> [TASKS TO CARRY OUT]:
a - Reproduce the passage of the sermon starting at "But there never" and ending at "Through time with.".
b - For each statement below, say yes or no to whether it agrees with the sermon, and quote the words that decide it. (i) Paul is in prison in Rome. (ii) A record of the charges that put Paul in prison has survived. (iii) Paul urges Timothy to come only once in the letter.

> [EXTRACT TO READ]:

§

“Come Before Winter”
September 2, 2007
The Rev. Dr. Jack W. Baca, Senior Pastor
The Village Community Presbyterian
Church
Rancho Santa Fe, California
One of the great love songs of my growing up years was sung by Jim Croce. The lyrics go like this:
If I could save time in a bottle
The first thing that I’d like to do
Is to save every day
‘Till eternity passes away
Just to spend them with you.
If I could make days last forever
If words could make wishes come true
I’d save every day like a treasure and then,
Again, I would spend them with you.
But there never seems to be enough time
To do the things you want to do
Once you find them.
I’ve looked around enough to know
That you’re the one I want to go
Through time with.
Time: the one thing that there never seems to be enough of. Time: the thing that marches on no matter how hard you try to stop it. Time: the one thing in this world that everyone gets the same amount of—whether you’re a King or a Pawn, everyone gets exactly the same amount of time to spend every day. Time: what passes so slowly when you’re a child waiting for Christmas, but which picks up speed with alarming pace the older you get. “Time in a Bottle” was the name of Jim Croce’s song. Something like this hourglass, just some sand in a bottle, that passes through a tiny hole to mark the passage of time. The sand goes through the hole from one side of the bottle to the other, until it is all gone, until it runs out. Time is running out as I speak. Time was running out for Paul.
Sometime around the year 64, about 30 years after Jesus, Paul was coming to the end of his life on earth. He had survived shipwrecks, imprisonment, beatings, persecution, ceaseless travel, and untold spiritual stress brought on by trying to get people to hear and understand the good news about Jesus. He is in prison again, most certainly in Rome. Any record of the charges and circumstances that put him there are lost to history. And he knows the end is near. In what we call his second letter to Timothy, Paul pours out his love and encouragement for this young man who has been Paul’s protégé in ministry, Paul’s son, in some sense, in the Lord. Paul wants to see Timothy one last time. And so twice toward the end of this fairly brief letter he urges him to come. “Do your best to come to me soon,” and again, “Do your best to come before winter.”

§

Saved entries
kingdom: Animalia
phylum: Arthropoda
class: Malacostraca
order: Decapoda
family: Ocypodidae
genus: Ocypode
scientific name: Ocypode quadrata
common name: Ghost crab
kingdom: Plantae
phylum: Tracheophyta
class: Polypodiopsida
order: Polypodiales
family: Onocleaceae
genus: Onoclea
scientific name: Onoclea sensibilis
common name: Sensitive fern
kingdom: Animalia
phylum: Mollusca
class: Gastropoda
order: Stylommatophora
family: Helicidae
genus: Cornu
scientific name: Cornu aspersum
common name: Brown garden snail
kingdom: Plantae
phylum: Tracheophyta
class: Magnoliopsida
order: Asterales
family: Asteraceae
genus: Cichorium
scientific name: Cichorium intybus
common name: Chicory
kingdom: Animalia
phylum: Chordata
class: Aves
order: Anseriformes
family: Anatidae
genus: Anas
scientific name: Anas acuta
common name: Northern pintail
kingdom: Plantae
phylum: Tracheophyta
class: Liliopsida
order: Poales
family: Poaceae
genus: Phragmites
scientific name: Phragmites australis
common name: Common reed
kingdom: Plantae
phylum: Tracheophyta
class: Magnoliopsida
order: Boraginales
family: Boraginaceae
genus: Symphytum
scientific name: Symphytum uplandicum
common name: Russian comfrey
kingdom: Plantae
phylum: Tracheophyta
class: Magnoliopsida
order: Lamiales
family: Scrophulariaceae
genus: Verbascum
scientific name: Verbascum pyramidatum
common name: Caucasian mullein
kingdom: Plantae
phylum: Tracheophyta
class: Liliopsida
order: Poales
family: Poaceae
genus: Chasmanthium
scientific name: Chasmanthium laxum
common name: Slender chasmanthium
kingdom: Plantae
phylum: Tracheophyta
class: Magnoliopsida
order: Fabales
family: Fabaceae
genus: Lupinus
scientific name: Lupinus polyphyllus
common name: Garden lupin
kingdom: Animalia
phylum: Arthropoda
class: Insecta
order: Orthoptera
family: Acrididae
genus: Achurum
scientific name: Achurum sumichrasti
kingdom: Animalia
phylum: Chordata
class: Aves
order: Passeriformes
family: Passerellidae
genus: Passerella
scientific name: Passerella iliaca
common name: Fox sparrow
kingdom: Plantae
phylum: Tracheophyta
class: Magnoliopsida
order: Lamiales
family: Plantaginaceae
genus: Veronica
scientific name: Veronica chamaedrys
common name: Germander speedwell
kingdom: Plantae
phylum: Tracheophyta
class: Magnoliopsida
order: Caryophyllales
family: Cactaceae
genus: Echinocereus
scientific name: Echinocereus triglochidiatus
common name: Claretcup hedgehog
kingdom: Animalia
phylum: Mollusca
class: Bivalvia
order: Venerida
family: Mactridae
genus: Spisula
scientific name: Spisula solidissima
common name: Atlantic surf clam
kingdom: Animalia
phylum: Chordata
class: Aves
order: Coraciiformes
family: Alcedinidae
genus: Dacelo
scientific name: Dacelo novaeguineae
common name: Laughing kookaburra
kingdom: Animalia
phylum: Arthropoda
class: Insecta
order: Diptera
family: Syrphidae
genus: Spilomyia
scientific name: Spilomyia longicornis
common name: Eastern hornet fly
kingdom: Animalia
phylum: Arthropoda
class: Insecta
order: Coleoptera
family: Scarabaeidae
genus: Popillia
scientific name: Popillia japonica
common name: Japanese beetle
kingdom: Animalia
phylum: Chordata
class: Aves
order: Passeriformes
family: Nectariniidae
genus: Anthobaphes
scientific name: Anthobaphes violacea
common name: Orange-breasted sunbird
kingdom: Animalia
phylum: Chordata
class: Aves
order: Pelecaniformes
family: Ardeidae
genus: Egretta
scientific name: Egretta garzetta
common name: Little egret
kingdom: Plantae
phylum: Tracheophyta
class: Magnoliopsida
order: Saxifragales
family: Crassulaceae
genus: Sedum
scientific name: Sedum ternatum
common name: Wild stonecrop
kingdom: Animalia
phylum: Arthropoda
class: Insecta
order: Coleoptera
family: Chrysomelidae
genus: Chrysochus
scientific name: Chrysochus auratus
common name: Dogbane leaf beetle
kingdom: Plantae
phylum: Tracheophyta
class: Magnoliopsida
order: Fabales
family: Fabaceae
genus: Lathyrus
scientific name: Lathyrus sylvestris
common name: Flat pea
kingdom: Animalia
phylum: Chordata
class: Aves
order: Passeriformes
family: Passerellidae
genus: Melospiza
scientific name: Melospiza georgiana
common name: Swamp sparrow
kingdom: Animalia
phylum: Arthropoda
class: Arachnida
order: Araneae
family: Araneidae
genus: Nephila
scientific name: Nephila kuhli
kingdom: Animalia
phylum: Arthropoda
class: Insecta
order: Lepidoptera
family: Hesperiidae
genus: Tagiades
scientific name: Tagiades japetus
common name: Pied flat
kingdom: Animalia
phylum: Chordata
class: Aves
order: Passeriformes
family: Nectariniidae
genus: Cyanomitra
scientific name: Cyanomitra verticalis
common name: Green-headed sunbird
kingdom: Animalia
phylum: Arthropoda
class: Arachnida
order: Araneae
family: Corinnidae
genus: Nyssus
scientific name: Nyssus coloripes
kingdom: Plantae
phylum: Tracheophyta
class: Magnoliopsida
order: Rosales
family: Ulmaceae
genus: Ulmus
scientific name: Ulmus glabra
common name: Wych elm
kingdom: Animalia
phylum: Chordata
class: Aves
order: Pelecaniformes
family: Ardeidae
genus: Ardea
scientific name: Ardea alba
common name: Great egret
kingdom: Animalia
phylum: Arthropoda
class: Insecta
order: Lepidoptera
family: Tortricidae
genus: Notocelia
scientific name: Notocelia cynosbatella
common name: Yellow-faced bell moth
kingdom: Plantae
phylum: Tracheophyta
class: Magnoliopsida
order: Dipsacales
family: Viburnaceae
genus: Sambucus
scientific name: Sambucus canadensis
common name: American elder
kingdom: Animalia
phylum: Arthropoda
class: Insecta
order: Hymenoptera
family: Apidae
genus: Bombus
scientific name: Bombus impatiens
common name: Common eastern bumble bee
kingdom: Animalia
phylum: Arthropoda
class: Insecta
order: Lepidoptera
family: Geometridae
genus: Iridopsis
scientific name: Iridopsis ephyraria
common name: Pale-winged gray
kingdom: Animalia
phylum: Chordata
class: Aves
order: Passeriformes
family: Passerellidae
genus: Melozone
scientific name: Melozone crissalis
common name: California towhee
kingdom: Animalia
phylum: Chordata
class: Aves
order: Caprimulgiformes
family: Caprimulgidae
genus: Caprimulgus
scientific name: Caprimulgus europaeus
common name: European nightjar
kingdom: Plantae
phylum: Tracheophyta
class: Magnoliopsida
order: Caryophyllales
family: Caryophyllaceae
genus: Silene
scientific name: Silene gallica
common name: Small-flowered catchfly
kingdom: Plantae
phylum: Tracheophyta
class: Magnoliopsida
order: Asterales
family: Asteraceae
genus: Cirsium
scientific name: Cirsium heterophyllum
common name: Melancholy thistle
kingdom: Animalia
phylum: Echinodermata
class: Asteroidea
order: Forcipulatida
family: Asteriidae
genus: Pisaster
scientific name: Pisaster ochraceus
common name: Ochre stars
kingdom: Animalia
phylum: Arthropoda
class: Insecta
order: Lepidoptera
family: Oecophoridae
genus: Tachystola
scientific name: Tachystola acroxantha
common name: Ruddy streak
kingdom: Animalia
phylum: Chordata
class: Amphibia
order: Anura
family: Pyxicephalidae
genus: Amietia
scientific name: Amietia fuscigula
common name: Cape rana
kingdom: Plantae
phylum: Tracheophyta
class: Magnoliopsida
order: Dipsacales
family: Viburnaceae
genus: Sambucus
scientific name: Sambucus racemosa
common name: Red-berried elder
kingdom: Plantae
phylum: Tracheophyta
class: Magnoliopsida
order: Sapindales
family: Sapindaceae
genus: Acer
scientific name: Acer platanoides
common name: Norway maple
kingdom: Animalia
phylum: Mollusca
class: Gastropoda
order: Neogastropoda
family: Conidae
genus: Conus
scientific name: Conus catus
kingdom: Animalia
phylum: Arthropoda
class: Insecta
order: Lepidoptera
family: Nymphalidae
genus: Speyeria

§

> [SOLUTIONS TO EACH TASK]:
a -
But there never seems to be enough time
To do the things you want to do
Once you find them.
I’ve looked around enough to know
That you’re the one I want to go
Through time with.

b -
(i) Yes: "He is in prison again, most certainly in Rome."
(ii) No: "Any record of the charges and circumstances that put him there are lost to history."
(iii) No: "And so twice toward the end of this fairly brief letter he urges him to come."